How to copy text from a cell on Excel file to a PDF form with py

ghz 7months ago ⋅ 44 views

How to copy text from a cell on Excel file to a PDF form with python?

I'm developing a Python script that reads a specific cell from an Excel file, say B6, and transcribes it to a text box on a PDF form, let's say the text box is called Formulary unite_3.

Python correctly reads the text inside the Excel cell, even prints it, and transfers it to the form, but when I open the pdf file it is not visible until I click on the file.

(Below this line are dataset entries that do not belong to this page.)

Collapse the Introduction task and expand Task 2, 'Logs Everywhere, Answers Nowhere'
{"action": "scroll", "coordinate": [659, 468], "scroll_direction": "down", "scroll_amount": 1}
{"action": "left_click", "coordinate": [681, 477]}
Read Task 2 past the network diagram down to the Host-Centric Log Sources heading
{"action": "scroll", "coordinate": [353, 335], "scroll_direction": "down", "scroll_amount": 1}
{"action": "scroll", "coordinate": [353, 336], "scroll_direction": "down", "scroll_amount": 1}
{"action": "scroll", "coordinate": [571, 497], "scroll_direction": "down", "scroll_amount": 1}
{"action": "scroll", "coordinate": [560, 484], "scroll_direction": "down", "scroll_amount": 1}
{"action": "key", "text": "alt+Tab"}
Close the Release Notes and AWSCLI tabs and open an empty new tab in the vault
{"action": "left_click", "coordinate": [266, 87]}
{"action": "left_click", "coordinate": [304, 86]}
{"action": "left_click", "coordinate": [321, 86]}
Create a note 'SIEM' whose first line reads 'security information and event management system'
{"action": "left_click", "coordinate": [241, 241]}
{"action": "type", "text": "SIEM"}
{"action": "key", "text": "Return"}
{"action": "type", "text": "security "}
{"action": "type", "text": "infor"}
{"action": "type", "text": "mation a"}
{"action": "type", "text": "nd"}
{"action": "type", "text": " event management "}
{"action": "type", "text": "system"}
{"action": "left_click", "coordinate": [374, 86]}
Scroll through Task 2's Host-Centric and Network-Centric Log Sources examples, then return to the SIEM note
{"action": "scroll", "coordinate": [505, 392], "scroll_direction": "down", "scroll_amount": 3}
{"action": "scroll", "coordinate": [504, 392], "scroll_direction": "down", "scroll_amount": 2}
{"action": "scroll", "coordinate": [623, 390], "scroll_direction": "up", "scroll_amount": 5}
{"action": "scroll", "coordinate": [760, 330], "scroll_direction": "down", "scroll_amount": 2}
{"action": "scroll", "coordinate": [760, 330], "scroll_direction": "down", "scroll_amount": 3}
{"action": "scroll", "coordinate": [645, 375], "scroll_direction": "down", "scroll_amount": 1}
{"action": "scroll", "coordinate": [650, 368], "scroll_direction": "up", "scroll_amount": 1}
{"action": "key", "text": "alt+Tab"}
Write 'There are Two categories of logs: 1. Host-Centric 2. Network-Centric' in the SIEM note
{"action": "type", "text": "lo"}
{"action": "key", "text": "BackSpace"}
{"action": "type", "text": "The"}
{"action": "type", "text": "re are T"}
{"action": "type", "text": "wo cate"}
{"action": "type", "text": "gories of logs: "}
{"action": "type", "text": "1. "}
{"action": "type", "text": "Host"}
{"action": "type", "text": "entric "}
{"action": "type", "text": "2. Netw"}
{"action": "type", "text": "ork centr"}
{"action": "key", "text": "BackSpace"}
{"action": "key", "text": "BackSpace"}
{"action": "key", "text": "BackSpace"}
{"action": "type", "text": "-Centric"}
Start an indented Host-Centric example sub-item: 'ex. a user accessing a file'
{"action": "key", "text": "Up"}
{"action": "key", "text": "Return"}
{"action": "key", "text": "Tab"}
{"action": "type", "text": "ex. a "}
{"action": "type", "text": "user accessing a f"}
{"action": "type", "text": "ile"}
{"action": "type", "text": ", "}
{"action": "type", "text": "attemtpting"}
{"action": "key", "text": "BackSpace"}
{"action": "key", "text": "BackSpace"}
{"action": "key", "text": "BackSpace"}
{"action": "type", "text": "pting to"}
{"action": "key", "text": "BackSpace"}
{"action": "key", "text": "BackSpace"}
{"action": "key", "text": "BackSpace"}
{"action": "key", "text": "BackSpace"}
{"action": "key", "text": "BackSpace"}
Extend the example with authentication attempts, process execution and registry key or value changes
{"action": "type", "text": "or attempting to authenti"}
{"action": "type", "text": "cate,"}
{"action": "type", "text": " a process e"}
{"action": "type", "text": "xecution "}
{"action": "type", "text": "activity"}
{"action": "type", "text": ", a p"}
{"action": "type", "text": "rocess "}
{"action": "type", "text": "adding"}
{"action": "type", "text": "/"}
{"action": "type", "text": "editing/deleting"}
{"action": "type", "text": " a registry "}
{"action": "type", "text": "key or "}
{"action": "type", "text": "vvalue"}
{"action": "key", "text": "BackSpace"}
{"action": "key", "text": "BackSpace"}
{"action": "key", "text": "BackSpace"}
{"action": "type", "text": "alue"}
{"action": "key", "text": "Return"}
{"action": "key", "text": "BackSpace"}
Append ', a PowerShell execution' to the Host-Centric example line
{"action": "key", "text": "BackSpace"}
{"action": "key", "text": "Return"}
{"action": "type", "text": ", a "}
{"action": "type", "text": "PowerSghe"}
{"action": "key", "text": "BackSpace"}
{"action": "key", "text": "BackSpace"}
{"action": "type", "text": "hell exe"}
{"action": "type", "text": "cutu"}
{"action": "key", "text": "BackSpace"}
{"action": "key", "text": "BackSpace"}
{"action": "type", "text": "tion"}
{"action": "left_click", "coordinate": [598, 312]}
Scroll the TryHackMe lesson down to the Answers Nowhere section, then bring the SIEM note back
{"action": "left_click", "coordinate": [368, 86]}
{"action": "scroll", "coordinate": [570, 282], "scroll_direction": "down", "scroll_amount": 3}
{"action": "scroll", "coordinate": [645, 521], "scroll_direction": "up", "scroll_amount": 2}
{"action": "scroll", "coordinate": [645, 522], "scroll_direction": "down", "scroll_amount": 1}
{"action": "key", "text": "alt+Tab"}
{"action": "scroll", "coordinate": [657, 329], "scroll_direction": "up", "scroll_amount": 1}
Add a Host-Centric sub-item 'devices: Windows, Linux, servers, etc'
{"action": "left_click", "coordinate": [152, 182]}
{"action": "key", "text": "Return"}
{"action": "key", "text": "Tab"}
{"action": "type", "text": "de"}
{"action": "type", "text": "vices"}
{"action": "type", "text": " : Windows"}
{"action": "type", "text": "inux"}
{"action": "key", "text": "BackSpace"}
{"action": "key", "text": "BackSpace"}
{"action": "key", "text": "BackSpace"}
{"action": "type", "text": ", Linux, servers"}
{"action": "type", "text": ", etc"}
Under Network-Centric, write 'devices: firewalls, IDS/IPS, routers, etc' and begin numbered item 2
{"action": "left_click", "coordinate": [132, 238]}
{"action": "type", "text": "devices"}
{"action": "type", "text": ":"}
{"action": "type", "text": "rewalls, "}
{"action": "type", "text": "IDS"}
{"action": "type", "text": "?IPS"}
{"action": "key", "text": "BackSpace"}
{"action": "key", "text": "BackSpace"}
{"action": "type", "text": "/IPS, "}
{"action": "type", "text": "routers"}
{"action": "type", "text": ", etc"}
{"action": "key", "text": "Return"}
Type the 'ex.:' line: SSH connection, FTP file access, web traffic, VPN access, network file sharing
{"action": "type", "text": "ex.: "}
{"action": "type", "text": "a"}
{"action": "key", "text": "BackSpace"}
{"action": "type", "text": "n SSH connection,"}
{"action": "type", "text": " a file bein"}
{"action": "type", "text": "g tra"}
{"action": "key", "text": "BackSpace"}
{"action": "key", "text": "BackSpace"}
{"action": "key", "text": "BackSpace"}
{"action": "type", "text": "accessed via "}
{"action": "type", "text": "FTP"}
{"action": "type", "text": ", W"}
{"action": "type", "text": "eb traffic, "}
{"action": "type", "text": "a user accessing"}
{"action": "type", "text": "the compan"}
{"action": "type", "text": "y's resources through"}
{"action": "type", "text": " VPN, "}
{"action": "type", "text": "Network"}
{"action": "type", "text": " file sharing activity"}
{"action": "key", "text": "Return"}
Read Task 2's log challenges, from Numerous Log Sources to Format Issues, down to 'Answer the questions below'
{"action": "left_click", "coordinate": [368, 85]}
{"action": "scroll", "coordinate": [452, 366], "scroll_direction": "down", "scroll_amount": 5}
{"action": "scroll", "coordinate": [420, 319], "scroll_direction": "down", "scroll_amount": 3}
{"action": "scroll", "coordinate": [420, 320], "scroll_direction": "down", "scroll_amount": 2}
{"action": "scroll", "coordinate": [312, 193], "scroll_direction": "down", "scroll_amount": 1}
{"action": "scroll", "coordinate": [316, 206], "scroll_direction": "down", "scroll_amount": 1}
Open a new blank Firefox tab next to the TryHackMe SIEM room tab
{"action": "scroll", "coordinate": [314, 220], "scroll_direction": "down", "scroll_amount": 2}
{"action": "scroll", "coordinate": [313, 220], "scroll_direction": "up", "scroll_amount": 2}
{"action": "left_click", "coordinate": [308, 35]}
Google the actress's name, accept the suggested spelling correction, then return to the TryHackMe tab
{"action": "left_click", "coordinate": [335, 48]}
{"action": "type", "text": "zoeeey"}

I already tried to fix the problems, I even made a mini script that allows you to see the properties of the text box to see the behavior, and what I deduce is that what you put in the form you put layers behind. I attach my analysis below:

With this, the text doesn't appear (done indirectly with Python):

{'/AP': {'/N': IndirectObject(113, 0)}, '/DA': '/Helv  0 Tf 0 g', '/DR': {'/Encoding': {'/PDFDocEncoding': IndirectObject(110, 0)}, '/Font': {'/Helv': IndirectObject(111, 0)}}, '/F': 4, '/FT': '/Tx', '/P': IndirectObject(106, 0), '/Rect': [120.84, 600.24, 293.28, 617.16], '/Subtype': '/Widget', '/T': 'Formulary unite_3', '/TU': 'First Name', '/Type': '/Annot', '/V': 'Hola Mundo'}

With this, the text appears (done directly with Adobe Acrobat Reader):

#{'/AP': {'/N': IndirectObject(48, 0)}, '/DA': '/Helv  0 Tf 0 g', '/DR': {'/Encoding': {'/PDFDocEncoding': IndirectObject(772, 0)}, '/Font': {'/Helv': IndirectObject(773, 0)}}, '/F': 4, '/FT': '/Tx', '/P': IndirectObject(1, 0), '/Rect': [120.84, 600.24, 293.28, 617.16], '/Subtype': '/Widget', '/T': 'Formulary unite_3', '/TU': 'First Name', '/Type': '/Annot', '/V': 'Hola Mundo'}

I have tried many libraries but nothing has changed. I am currently using PyPDF2 which has given me better results. I leave you my script and if someone could help me please, I am very desperate for this.

I purposely left out the Excel part because I could already get that to work, and replaced it with Hola Mundo for practicality purposes.

Python Script

Part of form where it should appear at a glance

Part of the form where it can only be viewed by clicking

Answers

It seems like the issue might be related to how the text is being added to the PDF form. It's possible that the text is being added as an annotation (a form field) rather than as actual content in the PDF page.

To ensure that the text appears directly on the PDF page and is visible without requiring user interaction, you can try using a library like reportlab to generate a new PDF with the text added as content.

Here's a basic example of how you can use reportlab to create a new PDF with the text:

from reportlab.pdfgen import canvas

# Create a new PDF
pdf_path = 'output.pdf'
c = canvas.Canvas(pdf_path)

# Set font and size
c.setFont("Helvetica", 12)

# Set position to place the text
x, y = 100, 600

# Add the text to the PDF
text = "Hola Mundo"
c.drawString(x, y, text)

# Save the PDF
c.save()

This script will create a new PDF file (output.pdf) with the text "Hola Mundo" added at position (100, 600) on the page.

Once you have the text added as content in the PDF, it should be visible without requiring user interaction.

You can then combine this with your existing code that reads from the Excel file to dynamically populate the text content before generating the PDF.